WARSAW (Reuters) – Polish prosecutors were investigating a “violent release of energy” at police headquarters, according to a statement forwarded to Reuters on Friday, amid media reports that the chief of police fired a grenade launcher in his office.
Poland’s interior ministry said on Thursday that Jaroslaw Szymczyk, police Commander in Chief, was injured and hospitalised when a present he received during a visit to Ukraine exploded at police headquarters in Warsaw.
Polish media reported that the present in question was a grenade launcher and that Szymczyk himself had accidentally fired it in his office, in what would be a serious breach of safety regulations.
Reuters was unable to independently confirm the reports.
On Friday, Polish police forwarded Reuters a statement from the prosecutor’s office when asked for comment.

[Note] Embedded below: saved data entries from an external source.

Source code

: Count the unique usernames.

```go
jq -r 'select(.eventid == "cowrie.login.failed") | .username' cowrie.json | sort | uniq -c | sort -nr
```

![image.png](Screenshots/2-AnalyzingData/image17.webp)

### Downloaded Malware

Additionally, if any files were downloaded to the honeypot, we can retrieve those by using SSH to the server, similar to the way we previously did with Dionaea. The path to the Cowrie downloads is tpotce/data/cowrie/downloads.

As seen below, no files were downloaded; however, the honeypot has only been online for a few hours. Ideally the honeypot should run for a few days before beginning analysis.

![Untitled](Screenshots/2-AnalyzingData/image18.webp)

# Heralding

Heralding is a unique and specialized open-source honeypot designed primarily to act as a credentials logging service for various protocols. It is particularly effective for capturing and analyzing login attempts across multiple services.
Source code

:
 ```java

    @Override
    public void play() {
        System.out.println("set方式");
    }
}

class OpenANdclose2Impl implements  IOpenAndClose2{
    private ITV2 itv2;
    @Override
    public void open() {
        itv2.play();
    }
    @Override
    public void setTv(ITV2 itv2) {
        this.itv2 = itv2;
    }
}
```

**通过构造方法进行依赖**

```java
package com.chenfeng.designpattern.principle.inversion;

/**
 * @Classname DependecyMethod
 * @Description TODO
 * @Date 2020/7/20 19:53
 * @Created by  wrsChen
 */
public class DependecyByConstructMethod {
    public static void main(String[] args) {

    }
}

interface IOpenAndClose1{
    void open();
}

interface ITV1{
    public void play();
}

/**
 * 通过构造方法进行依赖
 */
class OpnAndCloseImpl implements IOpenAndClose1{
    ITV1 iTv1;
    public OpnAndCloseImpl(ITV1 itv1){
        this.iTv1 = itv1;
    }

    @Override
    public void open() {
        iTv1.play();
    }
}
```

In the statement, published on Thursday, a spokesman for the said it was investigating “an act consisting of unintentionally causing a violent release of energy that threatened the life or health of many people or property”.
The statement said that three people, including Szymczyk, were considered victims, without giving details of possible injuries.
Polish media reported that the blast had damaged a ceiling in the building.
A police spokesman and a spokesman for the prosecutor’s office both declined to comment further on the issue.
There was no reply from Ukraine’s SBU security service to a Reuters request for comment after they were contacted on Thursday.